Hesabı Kimden Soracağız?
Özcan PEHLİVANOĞLU
ozcanpehlivanoglu@yahoo.com
08 Mayıs 2010
Ülkenin sanayisi havlu atmak üzere, işsizlik tarihi rekor kırıyor, iç ve dış borç almış başını gitmiş, genç nüfus gelecekten ümidini kesmiş, özelleştirme peşkeşi ile kapitülasyonlar hortlamış, vergi yükü halkın omuzlarını ezmiş, tarım ve hayvancılık AB'nin emirleri ile bitmiş, İmralı canisi ve PKK'ya itibar sağlanmış. Nihayet 25 Mart 2010'dan bu yana 19 şehit verilmiş. Bunun hesabını kim verecek?
Avrupa Birliğine verilen tavizler, orta ve küçük ölçekteki sanayiciyi, kapısına kepenk vurma noktasına getirmiştir. Sanayicinin oğluna iş arar hale geldiği bizzat Odalar ve Borsalar Birliğinin tepesinde ifade ediliyor. Ancak korku ve geçmişteki alkışlar bugün doğruları yüksek sesle söylemeye engel oluyor. İslamı referans olarak kullanıp iktidar olanların ülkeyi ne hale getirdiğini başta İslamcılar olmak üzere herkes görüyor ama ne yazık ki dilsiz şeytan olmak tercih ediliyor.
Gençler ve çalışma yaşında olanlar işsizlikten evlerde oturuyor. Koskoca insanlar, ana ve babalarının yanına sığınmış onların avucuna bakar hale gelmiş. Sosyal devlet anlayışı bunlar için geçerli değil mi? Ermenileri, PKK'yı konuştuğumuz kadar işsizleri niye konuşmuyorsunuz? Ülkenin gidişatına bakın, gençler arayış içindeler. Onlara gemicik veren, mısır ve yumurta ithalatının önünü açan, ceplerine inanılmaz sermayeleri koyan siyasetçi büyükleri yok. Kimsenin damadını medya devinin başına getirmiyorlar.
========
### Görev tanımı:
İşsizlik ve borç yükünü eleştiren metinde "Gençler ve çalışma" ifadesini içeren sözlerle açılıp "devinin başına getirmiyorlar." sözleriyle kapanan bölümü harfi harfine yazın. Bundan sonra gelen satırların yukarıdaki metinle bir ilgisi yoktur.

(Sayfa görüntüleri ve bunlardan çıkarılan metin)
========
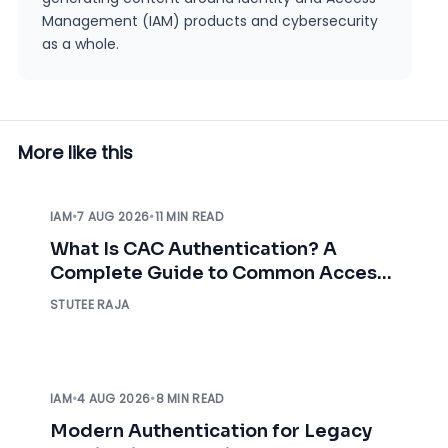
Management (IAM) products and cybersecurity
as a whole.
More like this
IAM
•
7 AUG 2026
•
11 MIN READ
What Is CAC Authentication? A
Complete Guide to Common Access
Card Authentication
STUTEE RAJA
IAM
•
4 AUG 2026
•
8 MIN READ
Modern Authentication for Legacy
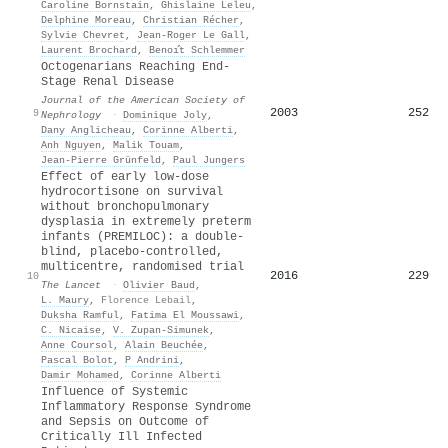
Caroline Bornstain
,
Ghislaine Leleu
,
Delphine Moreau
,
Christian Récher
,
Sylvie Chevret
,
Jean‐Roger Le Gall
,
Laurent Brochard
,
Benoı̂t Schlemmer
Octogenarians Reaching End-
Stage Renal Disease
Journal of the American Society of
2003
252
9
Nephrology
·
Dominique Joly
,
Dany Anglicheau
,
Corinne Alberti
,
Anh Nguyen
,
Malik Touam
,
Jean‐Pierre Grünfeld
,
Paul Jungers
Effect of early low-dose
hydrocortisone on survival
without bronchopulmonary
dysplasia in extremely preterm
infants (PREMILOC): a double-
blind, placebo-controlled,
multicentre, randomised trial
2016
229
10
The Lancet
·
Olivier Baud
,
L. Maury
,
Florence Lebail
,
Duksha Ramful
,
Fatima El Moussawi
,
C. Nicaise
,
V. Zupan-Simunek
,
Anne Coursol
,
Alain Beuchée
,
Pascal Bolot
,
P Andrini
,
Damir Mohamed
,
Corinne Alberti
Influence of Systemic
Inflammatory Response Syndrome
and Sepsis on Outcome of
Critically Ill Infected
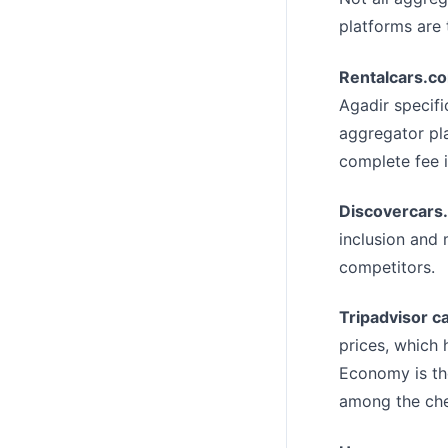
platforms are 
Rentalcars.c
Agadir specifi
aggregator pla
complete fee 
Discovercars
inclusion and 
competitors.
Tripadvisor ca
prices, which 
Economy is the
among the che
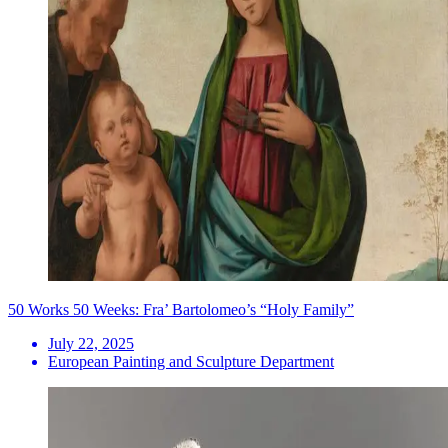
50 Works 50 Weeks: Fra’ Bartolomeo’s “Holy Family”
July 22, 2025
European Painting and Sculpture Department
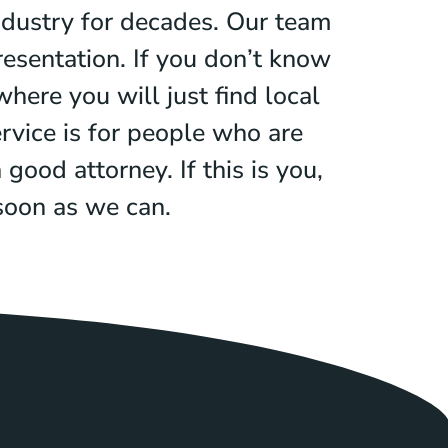
ndustry for decades. Our team
esentation. If you don’t know
here you will just find local
rvice is for people who are
good attorney. If this is you,
 soon as we can.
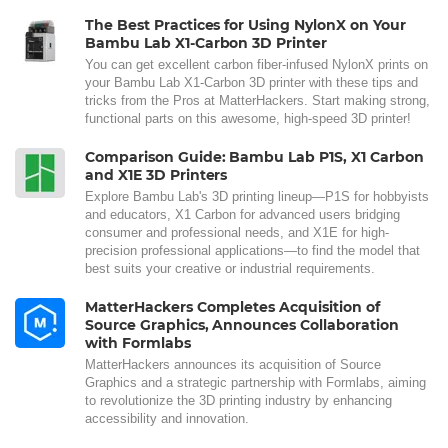
The Best Practices for Using NylonX on Your
Bambu Lab X1-Carbon 3D Printer
You can get excellent carbon fiber-infused NylonX prints on
your Bambu Lab X1-Carbon 3D printer with these tips and
tricks from the Pros at MatterHackers. Start making strong,
functional parts on this awesome, high-speed 3D printer!
Comparison Guide: Bambu Lab P1S, X1 Carbon
and X1E 3D Printers
Explore Bambu Lab's 3D printing lineup—P1S for hobbyists
and educators, X1 Carbon for advanced users bridging
consumer and professional needs, and X1E for high-
precision professional applications—to find the model that
best suits your creative or industrial requirements.
MatterHackers Completes Acquisition of
Source Graphics, Announces Collaboration
with Formlabs
MatterHackers announces its acquisition of Source
Graphics and a strategic partnership with Formlabs, aiming
to revolutionize the 3D printing industry by enhancing
accessibility and innovation.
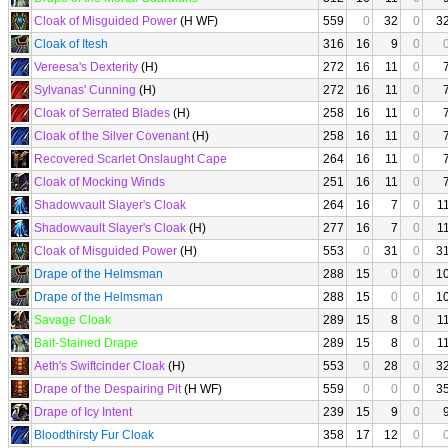
Cloak of Misguided Power
(H WF)
559
0
32
0
3
Cloak of Itesh
316
16
9
0
Vereesa's Dexterity
(H)
272
16
11
0
Sylvanas' Cunning
(H)
272
16
11
0
Cloak of Serrated Blades
(H)
258
16
11
0
Cloak of the Silver Covenant
(H)
258
16
11
0
Recovered Scarlet Onslaught Cape
264
16
11
0
Cloak of Mocking Winds
251
16
11
0
Shadowvault Slayer's Cloak
264
16
7
0
1
Shadowvault Slayer's Cloak
(H)
277
16
7
0
1
Cloak of Misguided Power
(H)
553
0
31
0
3
Drape of the Helmsman
288
15
0
0
1
Drape of the Helmsman
288
15
0
0
1
Savage Cloak
289
15
8
0
1
Bait-Stained Drape
289
15
8
0
1
Aeth's Swiftcinder Cloak
(H)
553
0
28
0
3
Drape of the Despairing Pit
(H WF)
559
0
0
0
3
Drape of Icy Intent
239
15
9
0
Bloodthirsty Fur Cloak
358
17
12
0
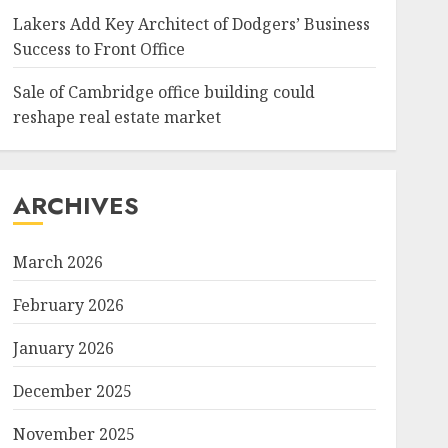
Lakers Add Key Architect of Dodgers’ Business
Success to Front Office
Sale of Cambridge office building could
reshape real estate market
ARCHIVES
March 2026
February 2026
January 2026
December 2025
November 2025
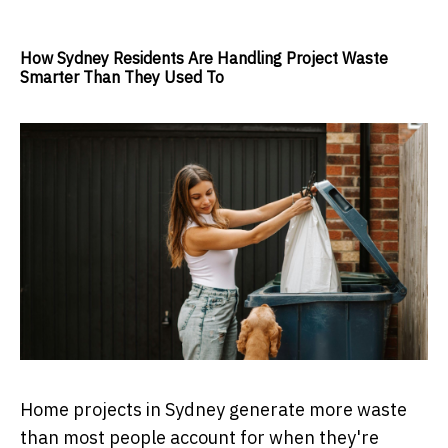
How Sydney Residents Are Handling Project Waste
Smarter Than They Used To
Home projects in Sydney generate more waste
than most people account for when they're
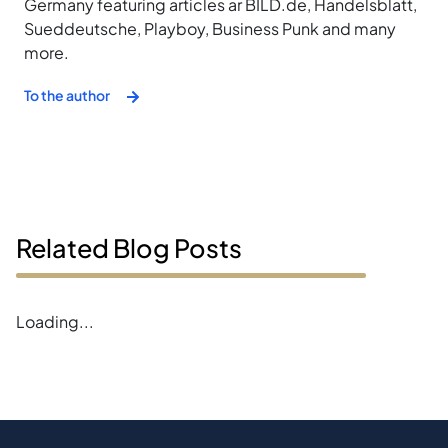
Germany featuring articles ar BILD.de, Handelsblatt,
Sueddeutsche, Playboy, Business Punk and many
more.
To the author
Related Blog Posts
Error loading blogs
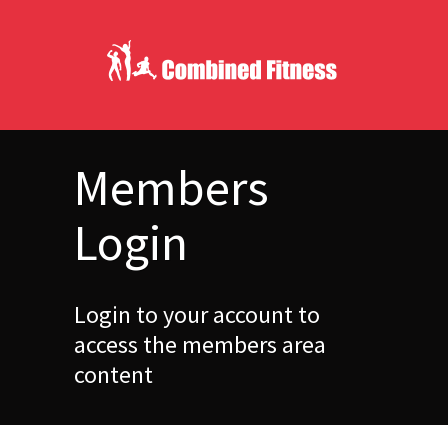
Members
Login
Login to your account to
access the members area
content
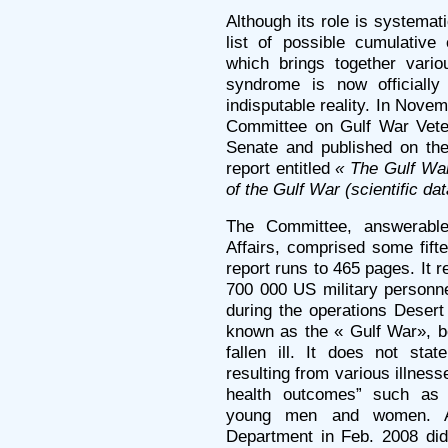
Although its role is systemat
list of possible cumulativ
which brings together vari
syndrome is now officiall
indisputable reality. In Nov
Committee on Gulf War Veter
Senate and published on the
report entitled
« The Gulf War
of the Gulf War (scientific d
The Committee, answerable
Affairs, comprised some fifte
report runs to 465 pages. It 
700 000 US military personn
during the operations Desert
known as the « Gulf War», 
fallen ill. It does not sta
resulting from various illnes
health outcomes” such as 
young men and women. A
Department in Feb. 2008 did 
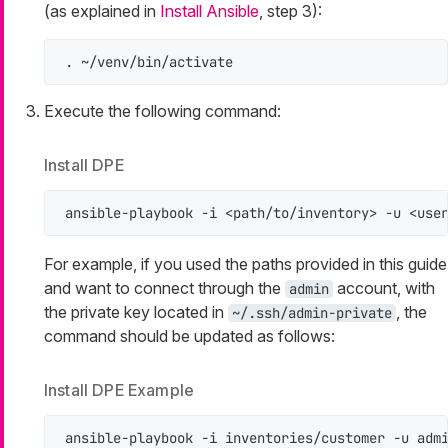
(as explained in
Install Ansible
, step 3):
. ~/venv/bin/activate
Execute the following command:
Install DPE
ansible-playbook -i <path/to/inventory> -u <use
For example, if you used the paths provided in this guide
and want to connect through the
account, with
admin
the private key located in
, the
~/.ssh/admin-private
command should be updated as follows:
Install DPE Example
ansible-playbook -i inventories/customer -u adm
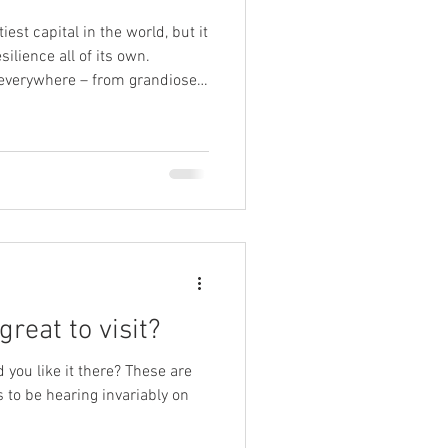
est capital in the world, but it
silience all of its own.
 everywhere – from grandiose
that recall the bygone days of
115 battles
ing, impressive Kalemegdan;
re than 40 times throughout
began in Celtic times, and the
great to visit?
 you like it there? These are
to be hearing invariably on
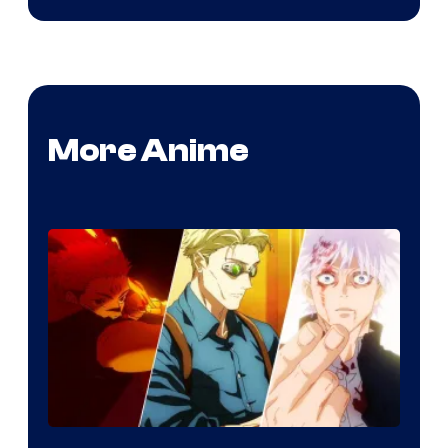
More Anime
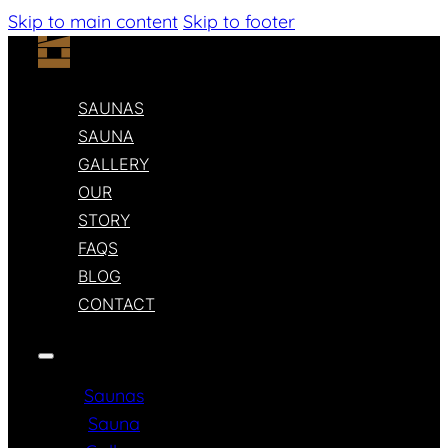
Skip to main content
Skip to footer
SAUNAS
SAUNA
GALLERY
OUR
STORY
FAQS
BLOG
CONTACT
Saunas
Sauna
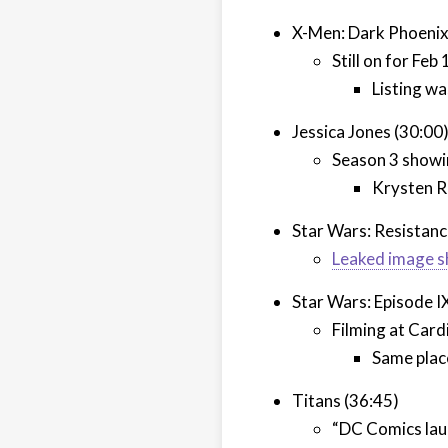
X-Men: Dark Phoenix
Still on for Feb
Listing wa
Jessica Jones (30:00
Season 3 showi
Krysten R
Star Wars: Resistanc
Leaked image s
Star Wars: Episode I
Filming at Card
Same place
Titans (36:45)
“DC Comics laun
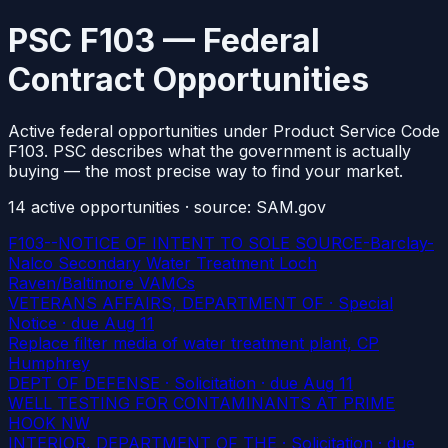
PSC F103 — Federal
Contract Opportunities
Active federal opportunities under Product Service Code
F103. PSC describes what the government is actually
buying — the most precise way to find your market.
14
active
opportunities
· source: SAM.gov
F103--NOTICE OF INTENT TO SOLE SOURCE-Barclay-
Nalco Secondary Water Treatment Loch
Raven/Baltimore VAMCs
VETERANS AFFAIRS, DEPARTMENT OF · Special
Notice
· due Aug 11
Replace filter media of water treatment plant, CP
Humphrey
DEPT OF DEFENSE · Solicitation
· due Aug 11
WELL TESTING FOR CONTAMINANTS AT PRIME
HOOK NW
INTERIOR, DEPARTMENT OF THE · Solicitation
· due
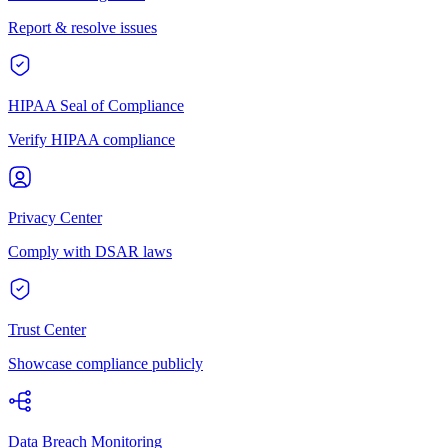
Report & resolve issues
HIPAA Seal of Compliance
Verify HIPAA compliance
Privacy Center
Comply with DSAR laws
Trust Center
Showcase compliance publicly
Data Breach Monitoring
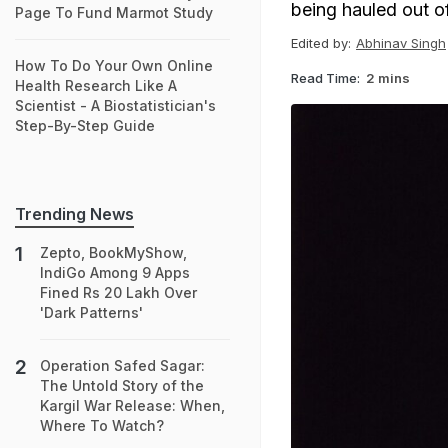
being hauled out of 
Page To Fund Marmot Study
Edited by:
Abhinav Singh
How To Do Your Own Online
Read Time:
2 mins
Health Research Like A
Scientist - A Biostatistician's
Step-By-Step Guide
Trending News
Zepto, BookMyShow,
IndiGo Among 9 Apps
Fined Rs 20 Lakh Over
'Dark Patterns'
Operation Safed Sagar:
The Untold Story of the
Kargil War Release: When,
Where To Watch?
========
### Yanıt aşağıda:
Gençler ve çalışma yaşında olanlar işsizlikten evlerde oturuyor. Koskoca insanlar, ana ve babalarının yanına sığınmış onların avucuna bakar hale gelmiş. Sosyal devlet anlayışı bunlar için geçerli değil mi? Ermenileri, PKK'yı konuştuğumuz kadar işsizleri niye konuşmuyorsunuz? Ülkenin gidişatına bakın, gençler arayış içindeler. Onlara gemicik veren, mısır ve yumurta ithalatının önünü açan, ceplerine inanılmaz sermayeleri koyan siyasetçi büyükleri yok. Kimsenin damadını medya devinin başına getirmiyorlar.